Assigned task: Copy each entry below exactly. No images.

Data for this task:

[Start of Attachment]

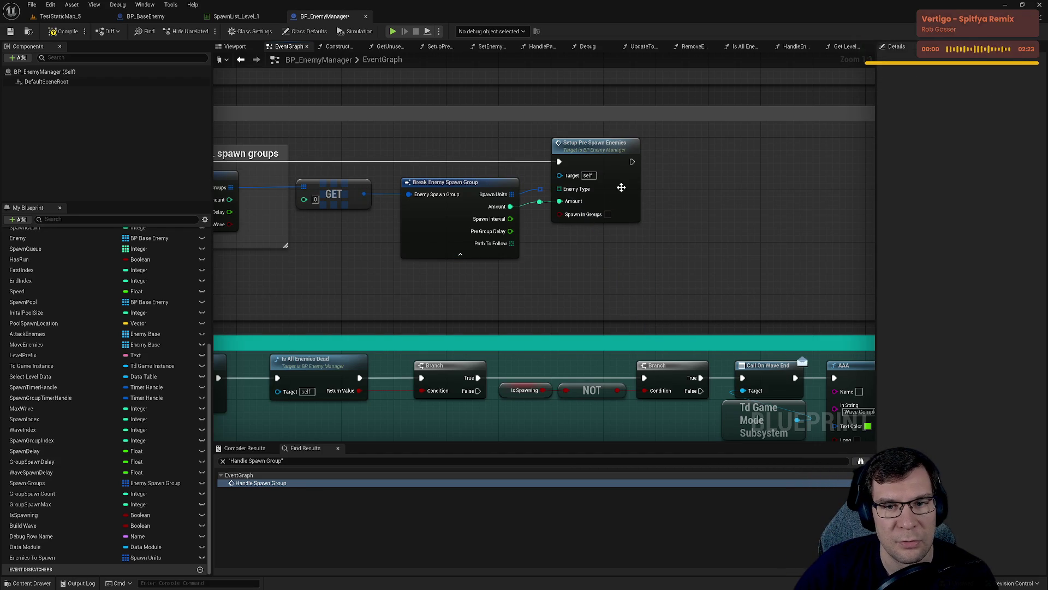
In SetupPreSpawnEnemies, change the EnemyType input's type to the Spawn Units structure.
double_click(617, 189)
click(455, 189)
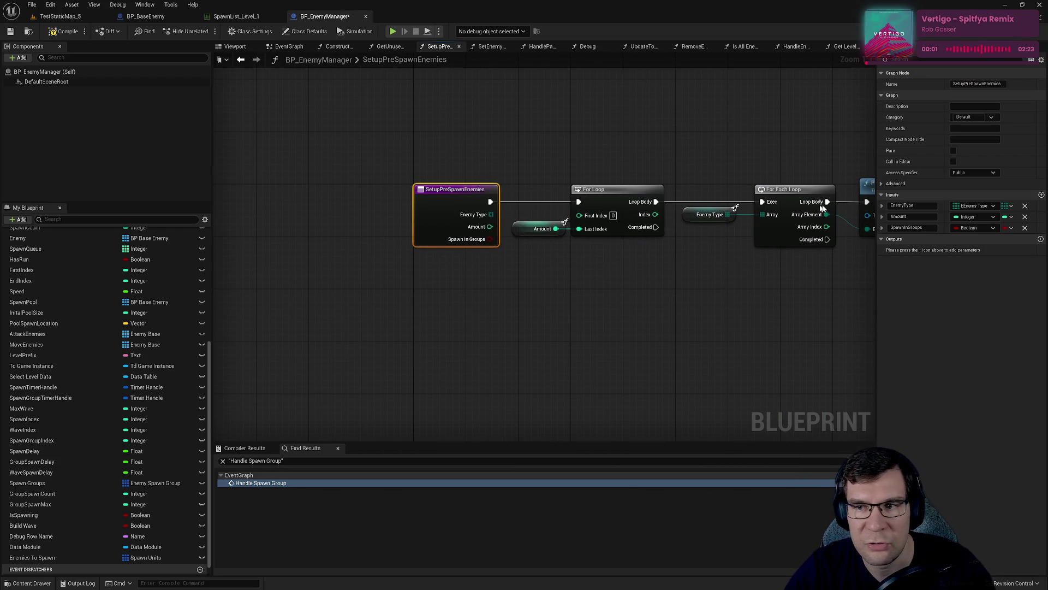
click(976, 206)
text(s)
key(BackSpace)
key(BackSpace)
key(BackSpace)
text(pawn unit)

[End of Attachment]

Solution for this exercise:
In SetupPreSpawnEnemies, change the EnemyType input's type to the Spawn Units structure.
double_click(617, 189)
click(455, 189)
click(976, 206)
text(s)
key(BackSpace)
key(BackSpace)
key(BackSpace)
text(pawn unit)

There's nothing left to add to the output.